3. Manufacture their desires.

There are many things I remember fondly from my own childhood. Some of them I was pretty good at; the others I remember myself being better than I actually was. I think inside any parent is the desire to share what they enjoy with their children. The rub comes, though, when your children are not interested in the same kinds of things that you loved and maybe excelled in when you were their age.

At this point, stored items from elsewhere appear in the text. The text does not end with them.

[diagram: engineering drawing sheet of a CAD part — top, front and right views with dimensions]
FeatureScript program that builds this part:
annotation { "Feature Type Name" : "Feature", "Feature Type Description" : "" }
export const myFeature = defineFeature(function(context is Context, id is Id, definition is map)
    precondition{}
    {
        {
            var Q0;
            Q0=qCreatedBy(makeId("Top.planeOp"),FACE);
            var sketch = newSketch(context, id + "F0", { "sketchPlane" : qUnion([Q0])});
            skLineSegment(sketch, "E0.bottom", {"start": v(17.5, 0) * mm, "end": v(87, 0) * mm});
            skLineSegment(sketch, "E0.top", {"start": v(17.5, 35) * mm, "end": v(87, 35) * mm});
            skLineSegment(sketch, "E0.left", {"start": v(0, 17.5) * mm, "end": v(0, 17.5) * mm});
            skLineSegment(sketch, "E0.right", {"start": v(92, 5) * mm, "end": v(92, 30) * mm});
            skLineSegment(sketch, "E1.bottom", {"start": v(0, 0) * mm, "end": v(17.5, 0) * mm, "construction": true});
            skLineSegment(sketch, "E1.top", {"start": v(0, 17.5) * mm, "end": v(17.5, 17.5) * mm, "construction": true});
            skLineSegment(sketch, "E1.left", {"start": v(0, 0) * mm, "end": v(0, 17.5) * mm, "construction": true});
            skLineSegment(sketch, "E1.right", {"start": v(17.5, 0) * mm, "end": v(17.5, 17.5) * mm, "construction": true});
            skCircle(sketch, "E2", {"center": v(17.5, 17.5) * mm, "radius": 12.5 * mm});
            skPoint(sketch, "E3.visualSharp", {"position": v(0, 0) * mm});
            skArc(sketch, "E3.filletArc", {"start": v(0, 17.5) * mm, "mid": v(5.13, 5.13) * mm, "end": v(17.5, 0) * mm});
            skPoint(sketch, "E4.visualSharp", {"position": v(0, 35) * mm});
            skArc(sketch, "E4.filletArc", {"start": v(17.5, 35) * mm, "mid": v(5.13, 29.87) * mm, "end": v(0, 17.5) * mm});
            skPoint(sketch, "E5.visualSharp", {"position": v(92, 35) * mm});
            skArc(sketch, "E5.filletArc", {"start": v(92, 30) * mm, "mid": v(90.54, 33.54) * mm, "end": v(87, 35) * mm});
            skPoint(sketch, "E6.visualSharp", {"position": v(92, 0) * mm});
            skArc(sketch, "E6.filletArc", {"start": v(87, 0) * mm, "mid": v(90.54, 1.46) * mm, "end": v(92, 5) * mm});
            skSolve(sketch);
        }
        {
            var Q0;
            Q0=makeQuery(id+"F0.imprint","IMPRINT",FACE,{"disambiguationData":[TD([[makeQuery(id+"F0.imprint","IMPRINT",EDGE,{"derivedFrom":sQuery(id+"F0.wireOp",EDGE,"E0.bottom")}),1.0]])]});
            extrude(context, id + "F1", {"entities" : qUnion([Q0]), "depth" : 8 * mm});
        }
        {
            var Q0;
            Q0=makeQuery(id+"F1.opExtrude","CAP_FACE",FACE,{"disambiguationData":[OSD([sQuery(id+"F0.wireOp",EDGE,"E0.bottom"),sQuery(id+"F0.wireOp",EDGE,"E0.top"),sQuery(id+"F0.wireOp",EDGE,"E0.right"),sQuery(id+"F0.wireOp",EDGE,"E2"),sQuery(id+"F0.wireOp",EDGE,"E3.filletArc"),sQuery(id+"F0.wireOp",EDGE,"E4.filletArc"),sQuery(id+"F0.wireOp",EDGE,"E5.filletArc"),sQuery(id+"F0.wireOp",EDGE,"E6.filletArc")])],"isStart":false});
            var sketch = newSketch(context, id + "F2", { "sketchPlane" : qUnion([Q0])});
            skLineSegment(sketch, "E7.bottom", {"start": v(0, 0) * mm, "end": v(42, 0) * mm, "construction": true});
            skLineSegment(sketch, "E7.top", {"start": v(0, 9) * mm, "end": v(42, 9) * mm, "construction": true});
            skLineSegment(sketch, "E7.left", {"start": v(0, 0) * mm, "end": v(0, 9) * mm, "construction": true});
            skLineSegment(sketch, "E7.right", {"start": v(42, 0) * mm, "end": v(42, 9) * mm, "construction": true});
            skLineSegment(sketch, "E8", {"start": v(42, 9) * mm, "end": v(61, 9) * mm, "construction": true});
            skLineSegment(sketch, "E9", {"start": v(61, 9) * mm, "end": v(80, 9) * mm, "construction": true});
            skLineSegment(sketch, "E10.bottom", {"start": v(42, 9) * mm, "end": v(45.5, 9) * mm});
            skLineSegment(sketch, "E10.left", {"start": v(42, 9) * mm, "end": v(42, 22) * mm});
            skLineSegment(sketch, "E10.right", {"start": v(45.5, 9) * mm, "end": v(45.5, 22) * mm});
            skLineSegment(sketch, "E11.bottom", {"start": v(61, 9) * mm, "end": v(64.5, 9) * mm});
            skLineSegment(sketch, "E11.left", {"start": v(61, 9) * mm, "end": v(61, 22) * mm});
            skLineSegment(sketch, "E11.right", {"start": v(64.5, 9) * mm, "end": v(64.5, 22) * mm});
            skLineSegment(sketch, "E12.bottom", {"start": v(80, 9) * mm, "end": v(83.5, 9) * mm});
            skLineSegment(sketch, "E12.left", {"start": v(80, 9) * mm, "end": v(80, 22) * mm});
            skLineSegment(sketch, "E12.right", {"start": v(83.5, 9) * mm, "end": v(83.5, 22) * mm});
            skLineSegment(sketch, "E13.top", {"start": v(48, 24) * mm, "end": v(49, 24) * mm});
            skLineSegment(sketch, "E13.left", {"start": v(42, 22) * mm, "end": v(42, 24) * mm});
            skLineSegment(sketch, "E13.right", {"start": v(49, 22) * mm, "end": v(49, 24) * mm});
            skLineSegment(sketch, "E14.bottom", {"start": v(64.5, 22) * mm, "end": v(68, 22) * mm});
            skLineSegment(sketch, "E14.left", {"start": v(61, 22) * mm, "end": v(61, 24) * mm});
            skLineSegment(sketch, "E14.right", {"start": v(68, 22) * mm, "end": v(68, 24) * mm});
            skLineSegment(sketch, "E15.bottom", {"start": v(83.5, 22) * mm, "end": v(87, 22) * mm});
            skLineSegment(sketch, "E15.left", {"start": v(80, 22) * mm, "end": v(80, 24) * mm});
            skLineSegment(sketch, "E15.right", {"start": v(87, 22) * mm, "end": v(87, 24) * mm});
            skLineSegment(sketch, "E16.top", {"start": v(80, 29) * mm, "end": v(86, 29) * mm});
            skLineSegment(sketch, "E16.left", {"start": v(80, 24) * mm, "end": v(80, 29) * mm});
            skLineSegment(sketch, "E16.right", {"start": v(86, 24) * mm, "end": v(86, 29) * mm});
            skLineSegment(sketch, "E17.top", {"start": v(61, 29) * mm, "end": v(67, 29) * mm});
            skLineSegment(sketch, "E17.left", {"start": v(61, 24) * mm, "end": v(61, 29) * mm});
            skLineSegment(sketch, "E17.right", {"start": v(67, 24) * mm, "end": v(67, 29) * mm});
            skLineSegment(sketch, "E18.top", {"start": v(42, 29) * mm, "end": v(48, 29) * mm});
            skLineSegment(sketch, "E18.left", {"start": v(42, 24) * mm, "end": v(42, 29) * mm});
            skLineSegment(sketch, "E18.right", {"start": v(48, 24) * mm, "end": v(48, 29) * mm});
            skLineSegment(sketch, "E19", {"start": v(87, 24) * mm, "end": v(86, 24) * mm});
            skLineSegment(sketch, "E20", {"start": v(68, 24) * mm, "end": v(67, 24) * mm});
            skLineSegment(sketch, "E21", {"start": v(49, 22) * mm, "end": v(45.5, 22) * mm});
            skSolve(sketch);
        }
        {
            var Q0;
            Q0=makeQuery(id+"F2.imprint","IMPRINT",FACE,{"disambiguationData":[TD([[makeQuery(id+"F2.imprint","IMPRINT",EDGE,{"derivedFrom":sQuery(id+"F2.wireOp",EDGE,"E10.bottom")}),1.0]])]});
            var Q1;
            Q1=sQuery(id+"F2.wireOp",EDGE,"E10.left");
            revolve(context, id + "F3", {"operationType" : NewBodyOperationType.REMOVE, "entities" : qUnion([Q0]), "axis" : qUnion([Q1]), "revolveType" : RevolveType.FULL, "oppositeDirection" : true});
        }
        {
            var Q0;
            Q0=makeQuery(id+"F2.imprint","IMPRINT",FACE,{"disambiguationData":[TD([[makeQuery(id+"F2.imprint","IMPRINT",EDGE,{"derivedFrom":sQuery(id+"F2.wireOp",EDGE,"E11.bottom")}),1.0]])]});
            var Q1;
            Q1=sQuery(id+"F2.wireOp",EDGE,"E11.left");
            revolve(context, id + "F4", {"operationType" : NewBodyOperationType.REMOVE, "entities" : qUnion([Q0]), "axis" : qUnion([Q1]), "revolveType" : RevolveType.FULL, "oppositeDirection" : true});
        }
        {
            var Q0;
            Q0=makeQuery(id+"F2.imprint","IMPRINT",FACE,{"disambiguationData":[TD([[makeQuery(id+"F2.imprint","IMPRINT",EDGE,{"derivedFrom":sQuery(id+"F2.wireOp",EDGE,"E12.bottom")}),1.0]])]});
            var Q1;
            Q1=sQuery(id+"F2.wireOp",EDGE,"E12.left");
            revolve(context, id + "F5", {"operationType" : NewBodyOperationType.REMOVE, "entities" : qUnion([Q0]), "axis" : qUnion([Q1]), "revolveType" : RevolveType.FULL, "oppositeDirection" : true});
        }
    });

Cowardly parenting tries relentlessly to manufacture the desires of their children so that they love the same kinds of things that you did. When we do this as parents, we might convince ourselves that we are just spending quality time with our children, but in reality we are working to bend their God-given shape to our own likeness. We are trying to relive our own experiences through them instead of recognizing that, though they might look like us on the outside, God has knit them in a different way than He has knit us. The courageous way, the way of Jesus, is to humble ourselves. To not hold onto our own selfish desires, but instead, to consider our children better than ourselves. Practically, it means that their “thing” becomes our “thing” instead of trying to make our “thing” their “thing.”

Parenting is serious business. It’s serious responsibility, given to us by God. By His grace, and through the freedom that comes from the gospel, we can bear up under the weight day by day, and parent with courage.